- **TASK ITEM**
Every record below, from the first line to the last, is to be set down again exactly.

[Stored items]
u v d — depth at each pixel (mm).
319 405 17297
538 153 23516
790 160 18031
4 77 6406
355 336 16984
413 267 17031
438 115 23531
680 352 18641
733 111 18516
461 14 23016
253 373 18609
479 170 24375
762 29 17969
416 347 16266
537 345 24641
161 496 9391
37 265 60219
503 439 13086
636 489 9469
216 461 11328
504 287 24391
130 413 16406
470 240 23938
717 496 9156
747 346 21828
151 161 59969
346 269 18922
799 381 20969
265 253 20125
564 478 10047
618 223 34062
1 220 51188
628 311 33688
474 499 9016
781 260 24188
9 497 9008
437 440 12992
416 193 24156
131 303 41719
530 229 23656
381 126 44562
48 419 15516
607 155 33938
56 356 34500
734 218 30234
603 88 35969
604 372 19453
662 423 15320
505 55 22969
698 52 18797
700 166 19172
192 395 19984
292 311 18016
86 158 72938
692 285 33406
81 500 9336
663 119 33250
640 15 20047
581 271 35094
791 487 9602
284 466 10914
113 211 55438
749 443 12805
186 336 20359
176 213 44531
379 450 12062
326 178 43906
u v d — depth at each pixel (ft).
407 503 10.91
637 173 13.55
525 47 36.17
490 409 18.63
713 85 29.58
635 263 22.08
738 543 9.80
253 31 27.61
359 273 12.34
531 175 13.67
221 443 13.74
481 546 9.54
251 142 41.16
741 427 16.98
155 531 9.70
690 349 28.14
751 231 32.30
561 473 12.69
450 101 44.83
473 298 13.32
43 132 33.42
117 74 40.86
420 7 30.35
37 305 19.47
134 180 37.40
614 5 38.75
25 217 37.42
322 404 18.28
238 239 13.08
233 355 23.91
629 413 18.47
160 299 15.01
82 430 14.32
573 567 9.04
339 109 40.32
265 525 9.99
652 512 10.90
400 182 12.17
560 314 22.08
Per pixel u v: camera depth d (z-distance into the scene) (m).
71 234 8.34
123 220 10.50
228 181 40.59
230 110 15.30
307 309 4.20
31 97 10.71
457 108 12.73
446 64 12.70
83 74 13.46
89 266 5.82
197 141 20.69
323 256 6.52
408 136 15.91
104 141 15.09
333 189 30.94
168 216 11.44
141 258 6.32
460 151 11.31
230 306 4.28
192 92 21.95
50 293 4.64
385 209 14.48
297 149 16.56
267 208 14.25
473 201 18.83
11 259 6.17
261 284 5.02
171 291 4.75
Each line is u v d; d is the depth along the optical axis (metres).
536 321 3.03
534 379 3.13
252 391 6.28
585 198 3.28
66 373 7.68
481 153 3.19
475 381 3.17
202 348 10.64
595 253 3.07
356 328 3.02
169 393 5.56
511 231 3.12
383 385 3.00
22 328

- **EXERCISE OUTPUT**
u v d — depth at each pixel (mm).
319 405 17297
538 153 23516
790 160 18031
4 77 6406
355 336 16984
413 267 17031
438 115 23531
680 352 18641
733 111 18516
461 14 23016
253 373 18609
479 170 24375
762 29 17969
416 347 16266
537 345 24641
161 496 9391
37 265 60219
503 439 13086
636 489 9469
216 461 11328
504 287 24391
130 413 16406
470 240 23938
717 496 9156
747 346 21828
151 161 59969
346 269 18922
799 381 20969
265 253 20125
564 478 10047
618 223 34062
1 220 51188
628 311 33688
474 499 9016
781 260 24188
9 497 9008
437 440 12992
416 193 24156
131 303 41719
530 229 23656
381 126 44562
48 419 15516
607 155 33938
56 356 34500
734 218 30234
603 88 35969
604 372 19453
662 423 15320
505 55 22969
698 52 18797
700 166 19172
192 395 19984
292 311 18016
86 158 72938
692 285 33406
81 500 9336
663 119 33250
640 15 20047
581 271 35094
791 487 9602
284 466 10914
113 211 55438
749 443 12805
186 336 20359
176 213 44531
379 450 12062
326 178 43906
u v d — depth at each pixel (ft).
407 503 10.91
637 173 13.55
525 47 36.17
490 409 18.63
713 85 29.58
635 263 22.08
738 543 9.80
253 31 27.61
359 273 12.34
531 175 13.67
221 443 13.74
481 546 9.54
251 142 41.16
741 427 16.98
155 531 9.70
690 349 28.14
751 231 32.30
561 473 12.69
450 101 44.83
473 298 13.32
43 132 33.42
117 74 40.86
420 7 30.35
37 305 19.47
134 180 37.40
614 5 38.75
25 217 37.42
322 404 18.28
238 239 13.08
233 355 23.91
629 413 18.47
160 299 15.01
82 430 14.32
573 567 9.04
339 109 40.32
265 525 9.99
652 512 10.90
400 182 12.17
560 314 22.08
Per pixel u v: camera depth d (z-distance into the scene) (m).
71 234 8.34
123 220 10.50
228 181 40.59
230 110 15.30
307 309 4.20
31 97 10.71
457 108 12.73
446 64 12.70
83 74 13.46
89 266 5.82
197 141 20.69
323 256 6.52
408 136 15.91
104 141 15.09
333 189 30.94
168 216 11.44
141 258 6.32
460 151 11.31
230 306 4.28
192 92 21.95
50 293 4.64
385 209 14.48
297 149 16.56
267 208 14.25
473 201 18.83
11 259 6.17
261 284 5.02
171 291 4.75
Each line is u v d; d is the depth along the optical axis (metres).
536 321 3.03
534 379 3.13
252 391 6.28
585 198 3.28
66 373 7.68
481 153 3.19
475 381 3.17
202 348 10.64
595 253 3.07
356 328 3.02
169 393 5.56
511 231 3.12
383 385 3.00
22 328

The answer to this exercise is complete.